Hoang Phuc Trinh; Sang-Hoon Lee; Na-Kyung Kim; Thi Vinh Nguyen; Hee-Deung Park

doi:10.1016/j.watres.2024.122575

Fimbriimonadales performed dissimilatory nitrate reduction to ammonium (DNRA) in an anammox reactor

Water Res. 2024 Oct 3;268(Pt A):122575. doi: 10.1016/j.watres.2024.122575. Online ahead of print.

Authors

Hoang Phuc Trinh¹, Sang-Hoon Lee¹, Na-Kyung Kim², Thi Vinh Nguyen¹, Hee-Deung Park³

Affiliations

¹ School of Civil, Environmental and Architectural Engineering, Korea University, Seoul 02841, South Korea.
² Department of Animal Science, College of Agricultural, Consumer, and Environmental Science, University of Illinois at Urbana-Champaign, Urbana, IL 61801, USA.
³ School of Civil, Environmental and Architectural Engineering, Korea University, Seoul 02841, South Korea; KU-KIST Graduate School of Converging Science and Technology, Korea University, Seoul 02841, South Korea.
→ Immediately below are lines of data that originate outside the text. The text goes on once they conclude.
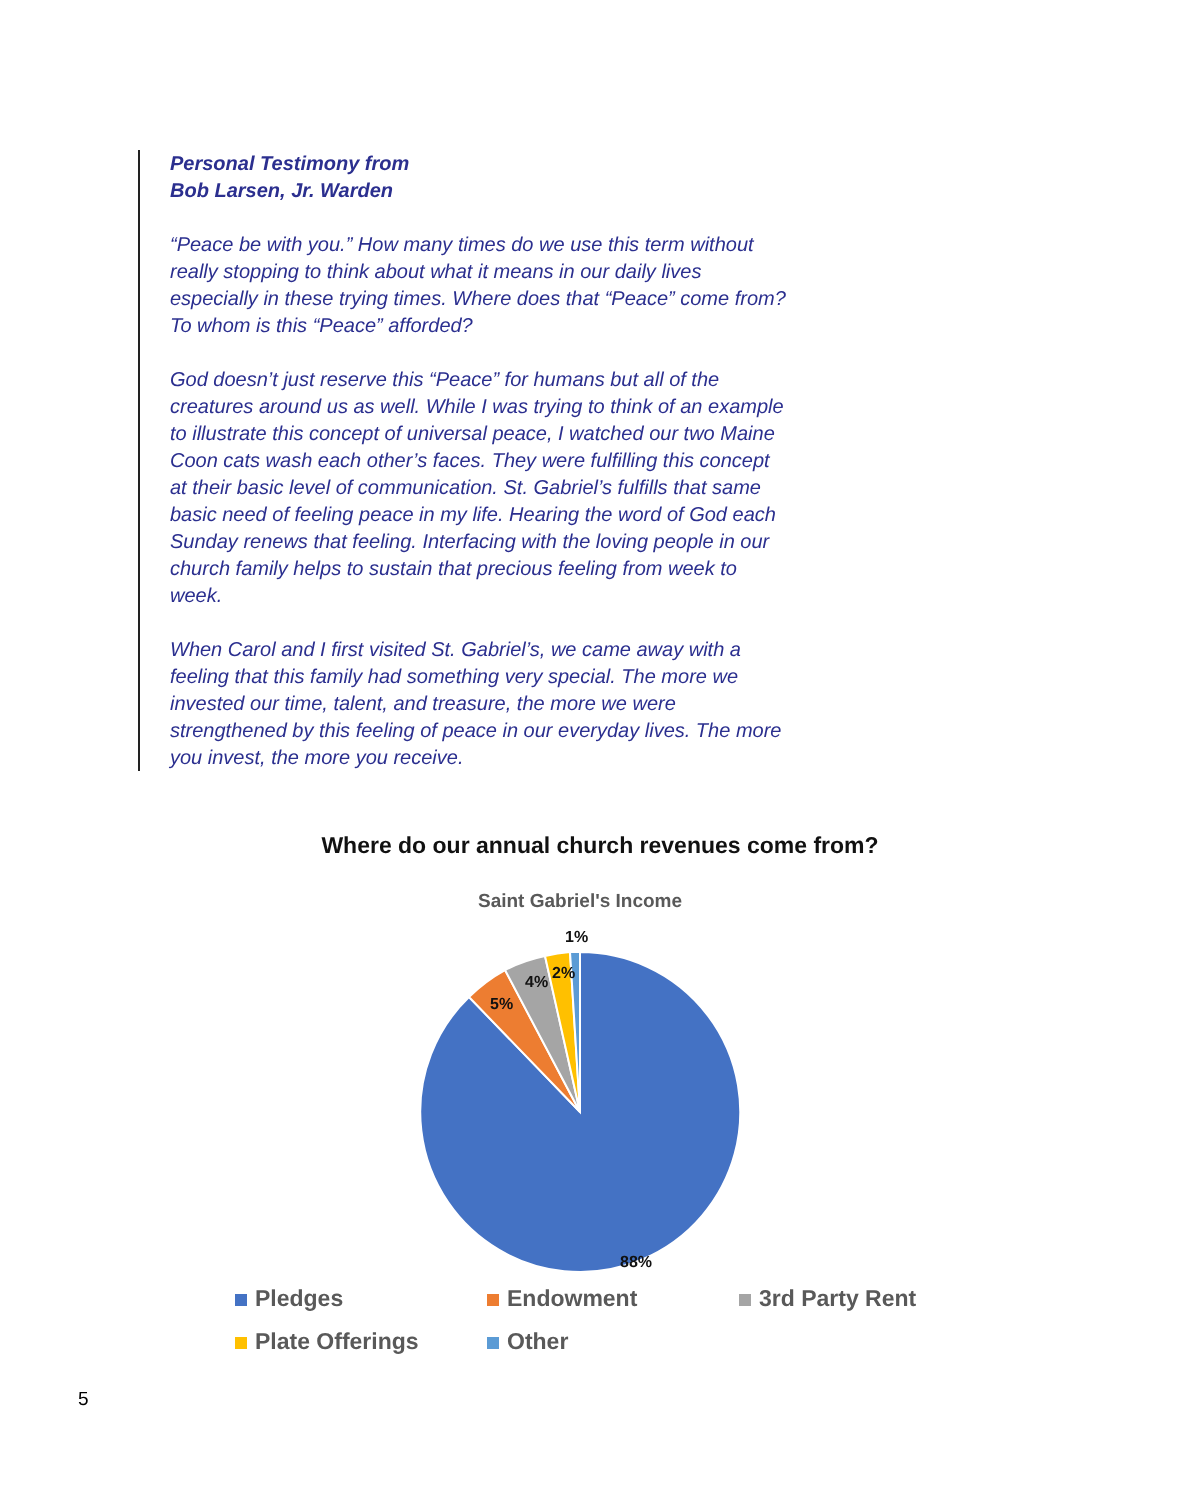Personal Testimony from
Bob Larsen, Jr. Warden
“Peace be with you.” How many times do we use this term without really stopping to think about what it means in our daily lives especially in these trying times. Where does that “Peace” come from? To whom is this “Peace” afforded?
God doesn’t just reserve this “Peace” for humans but all of the creatures around us as well. While I was trying to think of an example to illustrate this concept of universal peace, I watched our two Maine Coon cats wash each other’s faces. They were fulfilling this concept at their basic level of communication. St. Gabriel’s fulfills that same basic need of feeling peace in my life. Hearing the word of God each Sunday renews that feeling. Interfacing with the loving people in our church family helps to sustain that precious feeling from week to week.
When Carol and I first visited St. Gabriel’s, we came away with a feeling that this family had something very special. The more we invested our time, talent, and treasure, the more we were strengthened by this feeling of peace in our everyday lives. The more you invest, the more you receive.
Where do our annual church revenues come from?
Saint Gabriel's Income
88%
5%
4%
2%
1%
Pledges
Endowment
3rd Party Rent
Plate Offerings
Other
5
Electronic address: heedeung@korea.ac.kr.

PMID: 39383805
DOI: 10.1016/j.watres.2024.122575

Abstract

Bacteria belonging to the order Fimbriimonadales are frequently detected in anammox reactors. However, the principal functions of these bacteria and their potential contribution to nitrogen removal remain unclear. In this study, we aimed to systematically validate the roles of Fimbriimonadales in an anammox reactor fed with synthetic wastewater. High-throughput 16S rRNA gene sequencing analysis revealed that heterotrophic denitrifying bacteria (HDB) were the most abundant bacterial group at the initial stage of reactor operation and the abundance of Fimbriimonadales members gradually increased to reach 38.8 % (day 196). At the end of reactor operation, Fimbriimonadales decreased to 0.9 % with an increase in anammox bacteria. Correlation analysis demonstrated nitrate competition between Fimbriimonadales and HDB during reactor operation. Based on the phylogenetic analysis, the Fimbriimonadales sequences acquired from the reactor were clustered into three distinct groups, which included the sequences obtained from other anammox reactors. Metagenome-assembled genome analysis of Fimbriimonadales allowed the identification of the genes narGHI and nrfAH, responsible for dissimilatory nitrate reduction to ammonium (DNRA), and nrt and nasA, responsible for nitrate and nitrite transport. In a simulation based on mass balance equations and quantified bacterial groups, the total nitrogen concentrations in the effluent were best predicted when Fimbriimonadales was assumed to perform DNRA (R² = 0.70 and RMSE = 18.9). Moreover, mass balance analysis demonstrated the potential contribution of DNRA in enriching anammox bacteria and promoting nitrogen removal. These results prove that Fimbriimonadales compete with HDB for nitrate utilization through DNRA in the anammox reactor under non-exogenous carbon supply conditions. Overall, our findings suggest that the DNRA pathway in Fimbriimonadales could enhance anammox enrichment and nitrogen removal by providing substrates (nitrite and/or ammonium) for anammox bacteria.

Keywords: Anammox; Dissimilatory nitrate reduction to ammonium; Fimbriimonadales; Metagenome-assembled genome.